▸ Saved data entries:
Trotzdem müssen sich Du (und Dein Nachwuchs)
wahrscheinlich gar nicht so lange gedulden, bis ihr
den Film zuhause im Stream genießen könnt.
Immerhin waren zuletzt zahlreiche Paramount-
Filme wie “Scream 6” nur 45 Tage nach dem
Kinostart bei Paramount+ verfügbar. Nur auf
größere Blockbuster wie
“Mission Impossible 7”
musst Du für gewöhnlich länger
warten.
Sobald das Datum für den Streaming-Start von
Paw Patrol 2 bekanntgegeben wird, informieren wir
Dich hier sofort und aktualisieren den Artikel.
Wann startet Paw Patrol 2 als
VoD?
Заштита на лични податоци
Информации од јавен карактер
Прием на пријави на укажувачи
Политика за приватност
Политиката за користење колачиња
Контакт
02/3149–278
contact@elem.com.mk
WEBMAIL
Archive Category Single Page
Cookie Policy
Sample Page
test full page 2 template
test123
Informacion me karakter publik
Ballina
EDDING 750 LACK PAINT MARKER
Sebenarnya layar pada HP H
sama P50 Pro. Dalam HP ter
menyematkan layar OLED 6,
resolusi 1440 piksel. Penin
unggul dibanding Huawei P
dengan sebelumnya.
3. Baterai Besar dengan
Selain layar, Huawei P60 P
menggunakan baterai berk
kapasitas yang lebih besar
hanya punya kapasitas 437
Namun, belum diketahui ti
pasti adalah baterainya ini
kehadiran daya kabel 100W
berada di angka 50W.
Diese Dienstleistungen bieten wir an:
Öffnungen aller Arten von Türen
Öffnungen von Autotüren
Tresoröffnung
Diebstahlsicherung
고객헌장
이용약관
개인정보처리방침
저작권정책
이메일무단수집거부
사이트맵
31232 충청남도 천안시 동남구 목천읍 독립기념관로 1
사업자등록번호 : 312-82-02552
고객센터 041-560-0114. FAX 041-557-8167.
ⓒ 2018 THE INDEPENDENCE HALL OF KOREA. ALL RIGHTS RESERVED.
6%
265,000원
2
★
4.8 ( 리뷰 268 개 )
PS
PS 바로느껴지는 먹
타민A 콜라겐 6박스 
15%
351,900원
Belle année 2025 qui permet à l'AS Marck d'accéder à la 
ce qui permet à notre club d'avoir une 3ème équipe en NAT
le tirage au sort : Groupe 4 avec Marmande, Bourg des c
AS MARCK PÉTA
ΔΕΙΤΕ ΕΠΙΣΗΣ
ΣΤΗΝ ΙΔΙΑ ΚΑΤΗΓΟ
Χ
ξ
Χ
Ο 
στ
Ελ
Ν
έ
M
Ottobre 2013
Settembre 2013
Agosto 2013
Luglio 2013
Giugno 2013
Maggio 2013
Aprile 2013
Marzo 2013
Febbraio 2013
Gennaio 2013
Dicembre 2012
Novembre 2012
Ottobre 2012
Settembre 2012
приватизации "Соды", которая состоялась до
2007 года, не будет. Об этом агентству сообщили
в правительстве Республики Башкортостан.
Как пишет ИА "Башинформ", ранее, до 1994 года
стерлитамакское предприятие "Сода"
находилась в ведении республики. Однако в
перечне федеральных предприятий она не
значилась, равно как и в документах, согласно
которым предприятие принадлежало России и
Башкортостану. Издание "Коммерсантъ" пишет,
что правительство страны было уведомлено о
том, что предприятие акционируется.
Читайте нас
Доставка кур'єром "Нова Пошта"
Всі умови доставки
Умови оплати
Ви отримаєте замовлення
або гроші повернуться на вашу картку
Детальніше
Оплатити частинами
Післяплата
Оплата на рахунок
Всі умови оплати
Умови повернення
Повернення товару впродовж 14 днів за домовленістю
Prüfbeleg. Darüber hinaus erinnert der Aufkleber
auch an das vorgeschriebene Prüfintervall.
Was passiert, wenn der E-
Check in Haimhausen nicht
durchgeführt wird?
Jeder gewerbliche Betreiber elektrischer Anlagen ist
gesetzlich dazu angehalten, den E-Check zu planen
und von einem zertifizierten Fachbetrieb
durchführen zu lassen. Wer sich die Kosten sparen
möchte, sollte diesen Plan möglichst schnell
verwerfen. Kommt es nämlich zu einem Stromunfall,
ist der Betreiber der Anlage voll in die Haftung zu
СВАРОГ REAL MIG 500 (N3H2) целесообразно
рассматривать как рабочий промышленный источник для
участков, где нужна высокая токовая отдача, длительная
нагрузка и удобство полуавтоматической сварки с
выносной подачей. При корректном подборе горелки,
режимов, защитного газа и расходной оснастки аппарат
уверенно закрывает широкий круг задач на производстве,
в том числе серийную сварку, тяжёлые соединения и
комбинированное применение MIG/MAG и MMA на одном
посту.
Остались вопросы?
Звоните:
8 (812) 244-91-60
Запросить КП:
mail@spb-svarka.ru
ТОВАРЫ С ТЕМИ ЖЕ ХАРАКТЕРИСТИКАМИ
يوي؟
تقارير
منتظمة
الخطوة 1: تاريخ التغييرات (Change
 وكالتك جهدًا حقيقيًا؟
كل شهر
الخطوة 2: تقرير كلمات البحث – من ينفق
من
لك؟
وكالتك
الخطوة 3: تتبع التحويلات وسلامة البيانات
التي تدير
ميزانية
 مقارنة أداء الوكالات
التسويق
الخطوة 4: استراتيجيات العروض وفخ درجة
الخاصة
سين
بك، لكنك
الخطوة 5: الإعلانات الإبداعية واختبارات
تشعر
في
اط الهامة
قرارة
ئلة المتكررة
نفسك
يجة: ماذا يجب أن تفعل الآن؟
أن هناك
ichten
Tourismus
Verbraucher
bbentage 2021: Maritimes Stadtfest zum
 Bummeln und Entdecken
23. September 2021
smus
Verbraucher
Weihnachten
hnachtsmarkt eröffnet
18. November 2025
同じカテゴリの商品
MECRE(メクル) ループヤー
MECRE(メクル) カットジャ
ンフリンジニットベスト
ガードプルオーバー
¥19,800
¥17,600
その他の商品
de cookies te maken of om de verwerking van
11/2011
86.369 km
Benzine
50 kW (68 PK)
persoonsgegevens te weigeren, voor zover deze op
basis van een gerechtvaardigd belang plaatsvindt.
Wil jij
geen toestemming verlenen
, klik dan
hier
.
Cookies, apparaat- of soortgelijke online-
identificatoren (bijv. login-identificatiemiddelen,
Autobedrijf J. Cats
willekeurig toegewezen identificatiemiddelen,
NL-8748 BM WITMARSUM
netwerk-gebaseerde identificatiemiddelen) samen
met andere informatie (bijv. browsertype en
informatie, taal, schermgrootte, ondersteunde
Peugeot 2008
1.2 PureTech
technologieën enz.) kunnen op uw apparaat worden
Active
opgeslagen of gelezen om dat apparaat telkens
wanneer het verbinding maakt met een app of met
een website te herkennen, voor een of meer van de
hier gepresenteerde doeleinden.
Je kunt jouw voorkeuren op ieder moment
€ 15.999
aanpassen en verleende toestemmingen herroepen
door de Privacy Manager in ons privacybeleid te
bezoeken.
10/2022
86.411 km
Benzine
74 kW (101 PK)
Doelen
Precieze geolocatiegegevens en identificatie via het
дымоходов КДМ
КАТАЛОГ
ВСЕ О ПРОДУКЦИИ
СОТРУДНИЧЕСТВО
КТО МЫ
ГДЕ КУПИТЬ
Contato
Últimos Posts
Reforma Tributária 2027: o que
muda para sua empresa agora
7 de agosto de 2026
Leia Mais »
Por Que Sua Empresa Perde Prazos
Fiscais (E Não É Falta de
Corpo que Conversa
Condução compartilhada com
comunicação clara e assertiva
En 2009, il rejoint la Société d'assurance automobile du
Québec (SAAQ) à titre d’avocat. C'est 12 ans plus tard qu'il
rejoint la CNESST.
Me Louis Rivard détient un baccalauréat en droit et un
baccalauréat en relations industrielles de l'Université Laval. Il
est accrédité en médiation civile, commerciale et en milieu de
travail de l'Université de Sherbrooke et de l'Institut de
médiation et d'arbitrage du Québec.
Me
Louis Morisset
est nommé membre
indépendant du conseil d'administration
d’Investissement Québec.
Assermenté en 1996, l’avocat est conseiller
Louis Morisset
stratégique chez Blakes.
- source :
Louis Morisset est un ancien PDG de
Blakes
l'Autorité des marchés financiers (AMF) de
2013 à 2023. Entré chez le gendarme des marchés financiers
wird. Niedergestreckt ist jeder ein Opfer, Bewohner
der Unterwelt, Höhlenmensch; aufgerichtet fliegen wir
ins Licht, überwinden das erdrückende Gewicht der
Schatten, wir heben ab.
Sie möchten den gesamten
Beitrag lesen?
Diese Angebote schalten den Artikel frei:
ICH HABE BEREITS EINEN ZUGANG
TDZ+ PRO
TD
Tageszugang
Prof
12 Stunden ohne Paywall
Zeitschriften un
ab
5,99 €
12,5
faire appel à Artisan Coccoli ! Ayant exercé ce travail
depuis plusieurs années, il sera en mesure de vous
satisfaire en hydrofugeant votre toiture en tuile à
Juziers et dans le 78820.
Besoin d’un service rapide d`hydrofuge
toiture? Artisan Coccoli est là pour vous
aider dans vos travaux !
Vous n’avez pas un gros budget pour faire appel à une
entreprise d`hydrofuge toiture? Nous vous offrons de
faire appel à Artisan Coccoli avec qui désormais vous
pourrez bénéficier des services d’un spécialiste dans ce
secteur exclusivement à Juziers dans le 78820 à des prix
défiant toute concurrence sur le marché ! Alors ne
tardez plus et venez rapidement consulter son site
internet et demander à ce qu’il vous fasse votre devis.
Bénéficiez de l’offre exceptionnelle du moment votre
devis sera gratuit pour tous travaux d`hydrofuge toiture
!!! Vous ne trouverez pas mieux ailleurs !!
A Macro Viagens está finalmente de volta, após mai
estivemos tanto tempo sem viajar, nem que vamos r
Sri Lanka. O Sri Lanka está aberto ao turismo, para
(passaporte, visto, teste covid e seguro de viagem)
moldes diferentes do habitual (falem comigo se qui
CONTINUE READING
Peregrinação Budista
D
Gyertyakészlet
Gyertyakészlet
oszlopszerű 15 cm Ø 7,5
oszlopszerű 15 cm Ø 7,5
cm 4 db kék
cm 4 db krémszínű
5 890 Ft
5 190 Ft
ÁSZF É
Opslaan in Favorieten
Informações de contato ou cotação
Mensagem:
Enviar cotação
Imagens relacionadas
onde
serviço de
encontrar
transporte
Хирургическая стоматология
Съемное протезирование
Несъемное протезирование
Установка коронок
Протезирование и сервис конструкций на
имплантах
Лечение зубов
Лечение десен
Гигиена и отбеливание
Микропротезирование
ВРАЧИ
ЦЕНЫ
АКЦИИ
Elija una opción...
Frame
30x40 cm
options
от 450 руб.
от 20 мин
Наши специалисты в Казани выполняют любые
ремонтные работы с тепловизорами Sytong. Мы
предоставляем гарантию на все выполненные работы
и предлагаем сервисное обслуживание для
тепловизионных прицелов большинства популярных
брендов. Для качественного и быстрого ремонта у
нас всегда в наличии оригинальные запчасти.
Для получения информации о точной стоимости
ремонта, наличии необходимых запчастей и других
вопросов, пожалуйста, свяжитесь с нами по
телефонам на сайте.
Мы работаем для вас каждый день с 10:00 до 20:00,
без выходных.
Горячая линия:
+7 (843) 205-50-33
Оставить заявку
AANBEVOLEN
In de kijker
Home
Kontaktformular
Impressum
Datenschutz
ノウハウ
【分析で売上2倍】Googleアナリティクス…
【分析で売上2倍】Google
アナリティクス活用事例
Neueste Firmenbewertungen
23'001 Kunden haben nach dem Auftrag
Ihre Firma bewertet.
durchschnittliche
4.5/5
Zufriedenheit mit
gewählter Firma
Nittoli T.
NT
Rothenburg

▸ YOUR OBJECTIVE: Copy each line of the records that contains the word "Louis".

▸ SOLUTION TO THE EXERCISE:
Me Louis Rivard détient un baccalauréat en droit et un
Louis Morisset
Louis Morisset
Louis Morisset est un ancien PDG de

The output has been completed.